Our customers trust us to manage $33B in IT spend every year. 

That scale gives us a front-row seat to what’s really happening inside enterprise and public-sector IT organizations and one truth is clear: The way IT spend is managed today is not built for the pressures of tomorrow. 

IT rate setting is quickly becoming one of the most important financial control mechanisms in modern IT.

The State of IT Spend

Across agencies and enterprises, the same structural issue keeps surfacing. Overhead and shared services are embedded into per-unit product rates based on forecasted consumption. On paper, it feels simple. In practice, it creates systemic risk. 

When consumption drops below forecast: 

  • Revenue declines 
  • Overhead recovery collapses 
  • Central IT faces budget shortfalls 
  • Agencies dispute bills 
  • Year-end positions become unpredictable 

As outlined in our IT Rate Setting Guide, this approach creates under-recovery risk, budget instability, delayed financials, and increased audit exposure. In short: the model punishes efficiency. 

If agencies reduce licenses, optimize storage, or cut device counts, central IT’s financial stability suffers even though optimization should be a good thing. 

Rising Costs

While revenue volatility increases, IT cost structures continue to expand.

Security operations, identity governance, monitoring platforms, compliance reporting, platform administration, and audit readiness are not optional services and do not shrink proportionally when license counts decline. 

The Guide clearly distinguishes cost categories: 

  • Fixed Overhead: IT leadership, baseline security, architecture, compliance 
  • Semi-Variable Shared Services: Service desk, endpoint management, monitoring 
  • Variable Consumption: Licenses, storage, cloud, project labor 
  • Pass-Through Costs: Direct vendor invoices 

Many organizations still attempt to recover fixed overhead through variable consumption rates. Less usage leads to less recovery, leading to financial instability, emergency rate increases, and erosion between IT and finance.
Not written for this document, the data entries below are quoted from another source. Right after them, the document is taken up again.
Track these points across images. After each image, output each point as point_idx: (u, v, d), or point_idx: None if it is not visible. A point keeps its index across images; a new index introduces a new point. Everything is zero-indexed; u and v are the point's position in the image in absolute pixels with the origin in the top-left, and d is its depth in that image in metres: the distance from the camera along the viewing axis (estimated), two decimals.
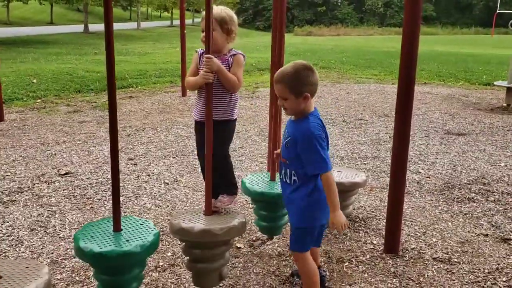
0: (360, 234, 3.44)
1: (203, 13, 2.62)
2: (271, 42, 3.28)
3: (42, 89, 9.13)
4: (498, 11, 44.89)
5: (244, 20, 65.61)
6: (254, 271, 2.94)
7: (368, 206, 3.96)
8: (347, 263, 3.04)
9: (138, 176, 4.61)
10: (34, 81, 9.92)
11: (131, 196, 4.10)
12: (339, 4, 69.50)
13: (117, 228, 2.27)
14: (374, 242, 3.32)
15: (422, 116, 7.68)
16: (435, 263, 3.06)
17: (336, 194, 2.29)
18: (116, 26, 39.60)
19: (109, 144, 2.21)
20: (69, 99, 8.56)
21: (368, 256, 3.13)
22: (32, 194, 4.12)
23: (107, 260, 2.08)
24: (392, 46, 25.31)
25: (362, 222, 3.65)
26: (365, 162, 5.21)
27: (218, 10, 2.77)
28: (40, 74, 10.55)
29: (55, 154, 5.27)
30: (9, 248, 3.17)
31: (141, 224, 2.34)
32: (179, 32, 9.71)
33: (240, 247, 3.22)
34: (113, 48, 2.15)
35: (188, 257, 2.57)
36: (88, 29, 30.73)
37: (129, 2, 41.92)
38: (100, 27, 35.91)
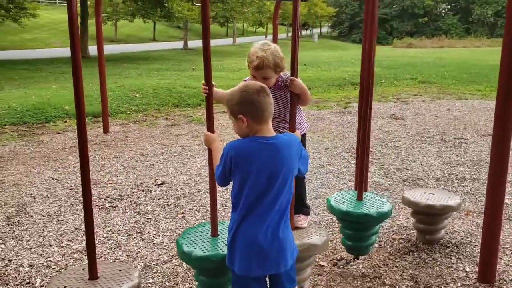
0: (452, 260, 3.26)
1: (257, 60, 2.65)
2: (361, 55, 3.27)
3: (144, 103, 9.79)
4: None
5: (340, 33, 65.05)
6: None
7: (463, 231, 3.74)
8: None
9: (227, 188, 4.76)
10: (137, 95, 10.67)
11: (219, 208, 4.25)
12: (443, 14, 66.39)
13: (214, 233, 2.45)
14: (467, 269, 3.13)
15: None
16: None
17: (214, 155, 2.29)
18: (213, 42, 41.36)
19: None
20: (168, 113, 9.09)
21: (459, 284, 2.96)
22: (131, 201, 4.44)
23: (210, 263, 2.26)
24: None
25: (455, 247, 3.45)
26: (462, 184, 4.93)
27: (270, 57, 2.66)
28: (143, 89, 11.32)
29: (153, 165, 5.63)
30: (108, 251, 3.45)
31: None
32: None
33: (323, 265, 3.21)
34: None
35: None
36: (187, 46, 32.40)
37: (225, 19, 43.67)
38: (198, 43, 37.74)
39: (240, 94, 2.10)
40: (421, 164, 5.70)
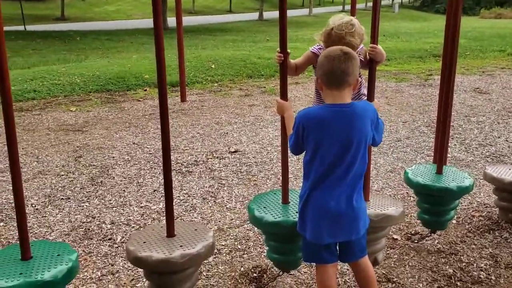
0: None
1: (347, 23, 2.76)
2: (445, 26, 3.08)
3: (219, 73, 9.94)
4: None
5: (422, 3, 61.52)
6: (410, 264, 2.84)
7: None
8: None
9: (299, 158, 4.76)
10: (213, 66, 10.84)
11: (290, 177, 4.27)
12: None
13: (285, 200, 2.47)
14: None
15: None
16: None
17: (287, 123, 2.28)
18: (289, 13, 40.68)
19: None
20: (242, 84, 9.17)
21: None
22: (206, 167, 4.57)
23: (281, 228, 2.31)
24: None
25: None
26: None
27: (358, 38, 2.78)
28: (218, 60, 11.47)
29: (227, 133, 5.74)
30: (184, 213, 3.60)
31: None
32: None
33: (396, 239, 3.14)
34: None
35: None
36: (262, 17, 32.24)
37: None
38: (273, 14, 37.43)
39: (320, 57, 2.10)
40: (507, 140, 5.34)
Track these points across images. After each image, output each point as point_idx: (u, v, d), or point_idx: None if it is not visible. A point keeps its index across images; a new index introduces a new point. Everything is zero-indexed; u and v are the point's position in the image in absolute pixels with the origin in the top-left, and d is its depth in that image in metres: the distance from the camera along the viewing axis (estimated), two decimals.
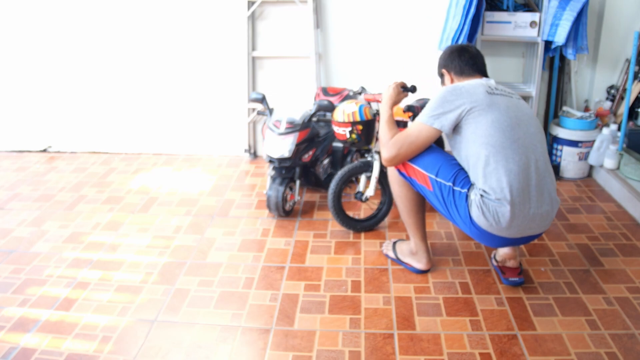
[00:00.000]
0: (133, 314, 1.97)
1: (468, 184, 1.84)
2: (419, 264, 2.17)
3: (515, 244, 1.93)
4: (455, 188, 1.84)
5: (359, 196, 2.51)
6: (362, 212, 2.71)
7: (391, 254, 2.28)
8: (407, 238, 2.37)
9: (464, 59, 2.00)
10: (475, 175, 1.81)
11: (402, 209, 2.13)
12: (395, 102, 2.09)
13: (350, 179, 2.49)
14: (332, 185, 2.45)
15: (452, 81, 2.02)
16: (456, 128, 1.86)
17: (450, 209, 1.88)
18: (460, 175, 1.86)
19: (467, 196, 1.82)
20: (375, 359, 1.72)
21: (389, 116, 2.02)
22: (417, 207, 2.10)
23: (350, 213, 2.58)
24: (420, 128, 1.88)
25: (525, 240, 1.91)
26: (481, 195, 1.78)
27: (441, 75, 2.10)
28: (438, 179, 1.87)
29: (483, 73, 2.01)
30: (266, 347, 1.79)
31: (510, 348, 1.75)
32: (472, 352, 1.74)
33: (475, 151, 1.80)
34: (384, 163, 1.98)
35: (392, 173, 2.09)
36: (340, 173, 2.46)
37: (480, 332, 1.83)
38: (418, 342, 1.79)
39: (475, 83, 1.89)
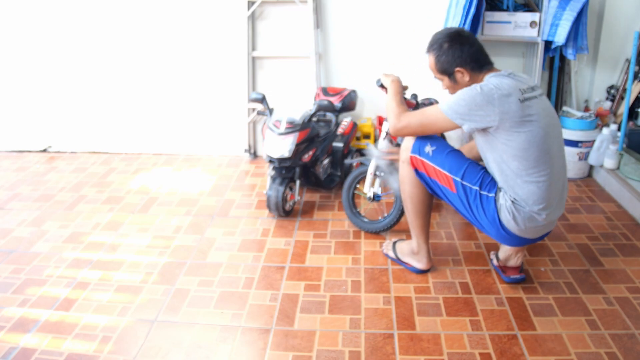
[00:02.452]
0: (133, 314, 1.97)
1: (494, 187, 1.83)
2: (420, 263, 2.17)
3: (532, 242, 1.96)
4: (482, 192, 1.84)
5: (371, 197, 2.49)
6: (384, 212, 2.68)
7: (391, 254, 2.28)
8: (407, 238, 2.37)
9: (474, 50, 1.84)
10: (505, 182, 1.80)
11: (411, 209, 2.11)
12: (400, 83, 2.06)
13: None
14: (347, 182, 2.54)
15: (469, 77, 1.86)
16: (482, 131, 1.80)
17: (476, 212, 1.87)
18: (486, 179, 1.85)
19: (495, 200, 1.82)
20: (375, 359, 1.72)
21: (399, 91, 1.99)
22: (426, 208, 2.10)
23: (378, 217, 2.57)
24: (439, 116, 1.81)
25: (540, 238, 1.95)
26: (512, 202, 1.78)
27: (450, 75, 1.89)
28: (464, 182, 1.86)
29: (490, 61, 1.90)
30: (266, 347, 1.79)
31: (510, 348, 1.75)
32: (472, 352, 1.74)
33: (506, 159, 1.77)
34: (392, 131, 1.94)
35: (404, 172, 2.07)
36: (354, 173, 2.53)
37: (480, 332, 1.83)
38: (418, 342, 1.79)
39: (508, 87, 1.73)
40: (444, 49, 1.86)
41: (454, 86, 1.92)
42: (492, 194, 1.82)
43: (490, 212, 1.84)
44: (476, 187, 1.85)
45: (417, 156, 1.98)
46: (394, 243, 2.31)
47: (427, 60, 1.95)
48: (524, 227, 1.81)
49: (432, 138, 1.98)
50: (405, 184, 2.09)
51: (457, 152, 1.94)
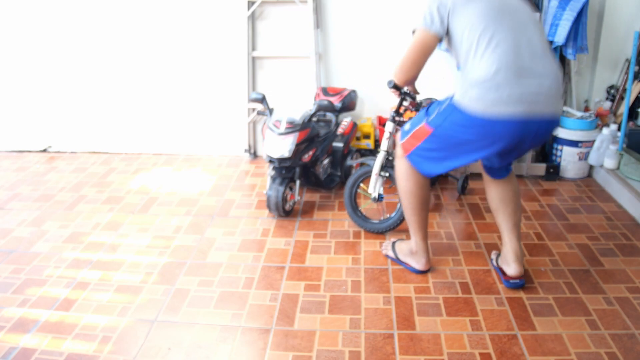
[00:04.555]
0: (133, 314, 1.97)
1: (448, 97, 1.87)
2: (418, 264, 2.17)
3: (524, 143, 1.81)
4: (442, 107, 1.86)
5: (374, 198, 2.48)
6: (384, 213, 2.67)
7: (390, 254, 2.28)
8: (407, 238, 2.37)
9: None
10: (467, 68, 1.76)
11: (407, 205, 2.11)
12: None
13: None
14: (349, 181, 2.52)
15: None
16: (448, 31, 1.84)
17: (452, 130, 1.82)
18: (436, 102, 1.93)
19: (452, 100, 1.82)
20: (375, 359, 1.72)
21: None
22: (422, 204, 2.10)
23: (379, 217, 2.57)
24: (418, 34, 1.85)
25: (534, 135, 1.78)
26: (468, 88, 1.74)
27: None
28: (430, 118, 1.90)
29: None
30: (266, 347, 1.79)
31: (510, 348, 1.75)
32: (472, 352, 1.74)
33: (464, 45, 1.76)
34: (400, 78, 1.95)
35: (399, 167, 2.09)
36: (359, 172, 2.51)
37: (480, 332, 1.83)
38: (418, 342, 1.79)
39: None
40: None
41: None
42: (447, 101, 1.85)
43: (457, 114, 1.79)
44: (435, 111, 1.89)
45: (403, 140, 2.03)
46: (393, 243, 2.31)
47: None
48: (491, 101, 1.69)
49: (411, 121, 2.03)
50: (400, 178, 2.09)
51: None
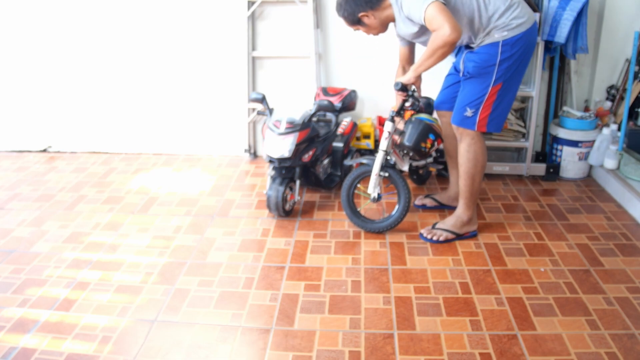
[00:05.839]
0: (133, 314, 1.97)
1: (488, 62, 2.14)
2: (475, 226, 2.42)
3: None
4: (497, 66, 2.11)
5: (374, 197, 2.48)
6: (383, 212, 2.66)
7: (448, 235, 2.37)
8: (408, 238, 2.37)
9: None
10: (504, 18, 2.08)
11: (478, 179, 2.30)
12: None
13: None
14: (346, 181, 2.50)
15: (374, 16, 2.21)
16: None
17: (520, 60, 2.13)
18: (477, 78, 2.18)
19: (502, 43, 2.08)
20: (375, 359, 1.72)
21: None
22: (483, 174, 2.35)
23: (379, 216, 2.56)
24: (437, 6, 1.98)
25: None
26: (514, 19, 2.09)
27: (360, 22, 2.25)
28: (492, 80, 2.13)
29: None
30: (266, 347, 1.79)
31: (510, 348, 1.75)
32: (472, 352, 1.74)
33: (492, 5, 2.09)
34: (453, 37, 1.96)
35: (475, 150, 2.25)
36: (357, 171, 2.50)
37: (480, 332, 1.83)
38: (418, 342, 1.79)
39: None
40: (343, 6, 2.26)
41: (370, 28, 2.29)
42: (497, 59, 2.10)
43: (506, 49, 2.08)
44: (494, 72, 2.11)
45: (473, 124, 2.21)
46: (439, 227, 2.41)
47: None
48: (528, 14, 2.11)
49: (467, 106, 2.23)
50: (477, 159, 2.27)
51: (454, 86, 2.40)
The Cost of AI Adoption… or Failure to Adopt 

Now add AI. 

AI is not just another software line item, it fundamentally changes cost structures. It increases storage and data ingestion, expands compute demand, heightens security and monitoring requirements, introduces new compliance and audit burdens, and reshapes enterprise licensing constructs.

If organizations adopt AI without a defensible cost allocation framework, they risk cross-subsidization disputes, federal audit challenges, unpredictable funding gaps, and political or executive pushback on transparency.

If they delay AI adoption, they risk falling behind peers in automation, decision support, and operational efficiency.  

Either way, the financial model must evolve. AI amplifies structural weaknesses in traditional IT pricing models. If overhead recovery depends on license counts, any AI-driven optimization could destabilize central IT funding. 

That’s not a technology problem; it’s a rate model problem. 

IT Rate Setting As A Control Mechanism for Modern IT 

The solution isn’t more spreadsheets, it’s structural reform. 

The IT Rate Setting Guide outlines a two-part rate structure: 

  1. Fixed Monthly Base Services Fee

    A predictable charge that recovers costs that exist regardless of consumption.

    • Allocated using stable drivers such as: 
      • FTE (headcount) 
      • Managed endpoints 
      • Service footprint 
      • Or a documented composite index

This provides financial stability, predictable shared-cost recovery year-end shocks, and clear audit documentation.

  1. Consumption-Based Charges

Variable rates tied to actual usage:

    • $ per license 
    • $ per device 
    • $ per GB
    • $ per hour 
    • $ per ticket 

Agencies pay for what they use and overhead is no longer buried in license rates. Now agencies can optimize consumption without bankrupting central IT. 

When implemented properly, IT rate setting delivers financial stability regardless of usage variance, transparency that reduces disputes, audit-ready documentation, real-time visibility aligned to actuals, and governance controls such as annual driver freezers and quarterly true-ups. This transforms rate setting from a back-office exercise into a strategic leadership tool. 

From Volatility to Control 

Modern IT finance leaders must balance cost containment, innovation enablement, AI readiness, and federal audit defensibility.

The organizations that will thrive in the next decade are not just those that deploy AI or modern platforms. They are the ones that build financial models capable of absorbing volatility while preserving transparency and trust. 

Managing $33B in IT spend has shown us clearly: technology complexity will keep increasing, AI costs will expand, and security demands will grow. The only sustainable path forward is separating fixed from variable, documenting allocation logic, and building a rate structure that reflects economic reality. 

That’s not just better billing, that’s better governance.